__TASK TO COMPLETE__: Please set down only the lines between the line containing "storage bin: none" and the end of the records, inclusive, exactly as they stand.

__DATA SECTION__:
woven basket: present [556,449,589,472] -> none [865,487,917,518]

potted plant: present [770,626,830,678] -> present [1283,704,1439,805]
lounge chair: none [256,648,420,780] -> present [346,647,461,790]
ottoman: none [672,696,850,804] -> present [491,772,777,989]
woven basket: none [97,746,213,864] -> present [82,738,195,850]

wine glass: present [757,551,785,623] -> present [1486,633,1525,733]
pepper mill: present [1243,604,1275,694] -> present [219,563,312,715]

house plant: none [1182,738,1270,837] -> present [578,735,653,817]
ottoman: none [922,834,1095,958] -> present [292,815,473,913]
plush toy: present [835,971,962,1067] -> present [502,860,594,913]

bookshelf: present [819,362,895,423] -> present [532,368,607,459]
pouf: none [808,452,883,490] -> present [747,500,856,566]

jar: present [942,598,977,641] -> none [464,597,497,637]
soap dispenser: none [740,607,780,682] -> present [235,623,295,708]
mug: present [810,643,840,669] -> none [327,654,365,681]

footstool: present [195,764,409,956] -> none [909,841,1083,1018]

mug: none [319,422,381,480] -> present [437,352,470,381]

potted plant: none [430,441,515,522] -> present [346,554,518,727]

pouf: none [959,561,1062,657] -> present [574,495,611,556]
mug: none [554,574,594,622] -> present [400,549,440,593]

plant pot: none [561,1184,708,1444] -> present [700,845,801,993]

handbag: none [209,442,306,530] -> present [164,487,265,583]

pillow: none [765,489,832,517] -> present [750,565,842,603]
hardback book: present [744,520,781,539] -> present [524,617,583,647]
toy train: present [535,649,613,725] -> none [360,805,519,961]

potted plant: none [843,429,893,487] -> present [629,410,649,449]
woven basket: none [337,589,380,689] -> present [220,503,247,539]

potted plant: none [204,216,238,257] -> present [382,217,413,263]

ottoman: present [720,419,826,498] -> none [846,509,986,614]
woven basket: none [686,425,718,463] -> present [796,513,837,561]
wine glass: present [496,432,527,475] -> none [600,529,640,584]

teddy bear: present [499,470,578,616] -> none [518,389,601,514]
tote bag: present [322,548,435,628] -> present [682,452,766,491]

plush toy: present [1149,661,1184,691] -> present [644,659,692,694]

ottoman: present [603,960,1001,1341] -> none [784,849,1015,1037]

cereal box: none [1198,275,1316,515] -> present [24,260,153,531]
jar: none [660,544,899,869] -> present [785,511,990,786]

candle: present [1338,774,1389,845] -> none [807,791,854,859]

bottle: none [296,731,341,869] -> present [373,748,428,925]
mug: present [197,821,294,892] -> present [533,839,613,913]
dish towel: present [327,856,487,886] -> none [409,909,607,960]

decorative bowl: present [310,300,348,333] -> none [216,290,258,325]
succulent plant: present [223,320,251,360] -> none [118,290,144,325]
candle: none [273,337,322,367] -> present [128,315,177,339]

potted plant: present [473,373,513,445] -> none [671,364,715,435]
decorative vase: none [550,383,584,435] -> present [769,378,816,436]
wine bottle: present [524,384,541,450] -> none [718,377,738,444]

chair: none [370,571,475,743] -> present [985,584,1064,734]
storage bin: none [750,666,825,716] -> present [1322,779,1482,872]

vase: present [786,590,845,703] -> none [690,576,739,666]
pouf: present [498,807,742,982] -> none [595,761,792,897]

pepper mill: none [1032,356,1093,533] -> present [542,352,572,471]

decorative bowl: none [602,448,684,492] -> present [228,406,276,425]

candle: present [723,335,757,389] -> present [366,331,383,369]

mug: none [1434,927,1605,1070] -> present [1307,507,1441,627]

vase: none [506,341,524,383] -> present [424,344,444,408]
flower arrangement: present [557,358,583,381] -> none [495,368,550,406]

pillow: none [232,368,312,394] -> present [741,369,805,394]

__TASK RESPONSE__:
storage bin: none [750,666,825,716] -> present [1322,779,1482,872]

vase: present [786,590,845,703] -> none [690,576,739,666]
pouf: present [498,807,742,982] -> none [595,761,792,897]

pepper mill: none [1032,356,1093,533] -> present [542,352,572,471]

decorative bowl: none [602,448,684,492] -> present [228,406,276,425]

candle: present [723,335,757,389] -> present [366,331,383,369]

mug: none [1434,927,1605,1070] -> present [1307,507,1441,627]

vase: none [506,341,524,383] -> present [424,344,444,408]
flower arrangement: present [557,358,583,381] -> none [495,368,550,406]

pillow: none [232,368,312,394] -> present [741,369,805,394]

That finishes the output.